Zdjęcie z cudownego pociągu do Poznania. Tak wyglądały moje okulary, kiedy je wydobyłam z plecaka...po za tym, widząc telefon wrzucony do rzeki zdałam sobie sprawę, że moje białe okulary w Odrze to nic takiego. xD Tylko mały problem, że znów nie mam okularów...ehh.. :D
Dziś na szybko, gdyż nie mogłam się oprzeć niepohamowanej chęci napisania kilku tekstów z kolonii:
- Sposób na efektowne wejście: Z BUTA WJEEEŻDŻAM!
- Arutsuru Cię utsuru.
- -Czeźdź Siusiu i Kopa, co tam u was?
-Wszystko ok, a u ciebie, Rzygi? - Mewy skrzeczą jakby wiecznie miały orgazm.
- Ku*wa żesz Krzychu. (zob. "To je amelinium")
- Twoje plecy są bardzo majestatyczne.
- Kuba poszła tam i jest bardzo przystojna.
- Są 4 osoby liczby pojednyczej: on, ona, ono i uny.
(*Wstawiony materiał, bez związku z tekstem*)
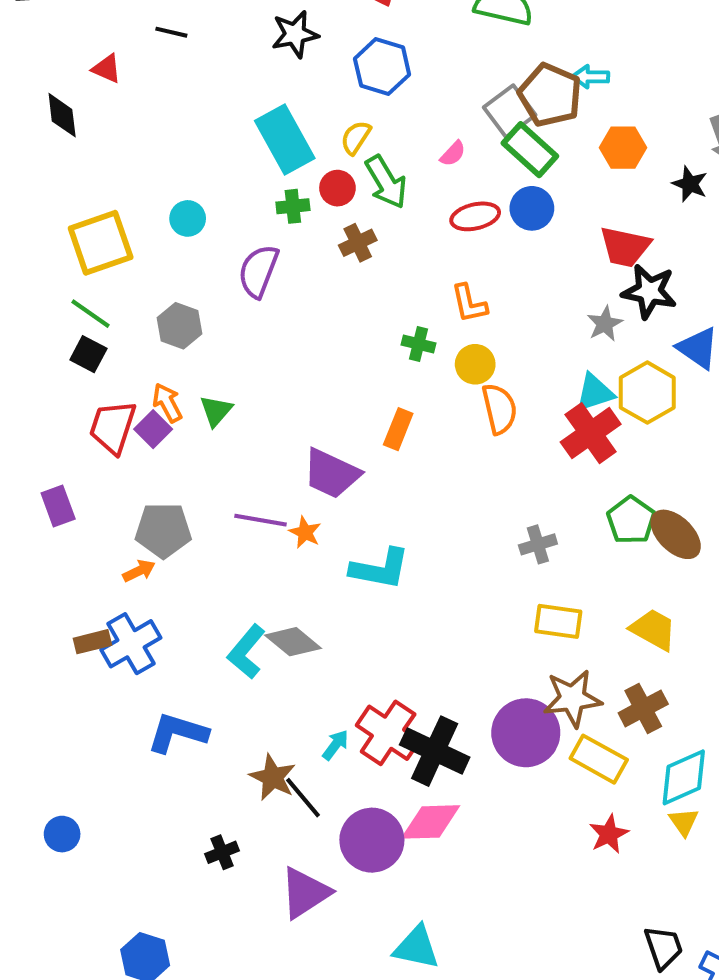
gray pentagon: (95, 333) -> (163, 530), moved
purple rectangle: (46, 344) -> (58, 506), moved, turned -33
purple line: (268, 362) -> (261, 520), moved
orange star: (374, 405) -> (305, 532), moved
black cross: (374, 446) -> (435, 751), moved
Uny fachowce i uny toitoie.
- Mamo, masz lagi?
- Łapaj ciupy; waj-faj; fuzekle; gance gal; h*jnia z grzybnią.
- Kuba: Ciągle pie*dolą po szwabsku.
Niemka: Chyba po niemiecku - Człeeeniuu (koniecznie pisane, przez 3 "e" i 2 "u")
- Cichuj.
5 sierpnia - kolonijny dzień płaczu i przytulania.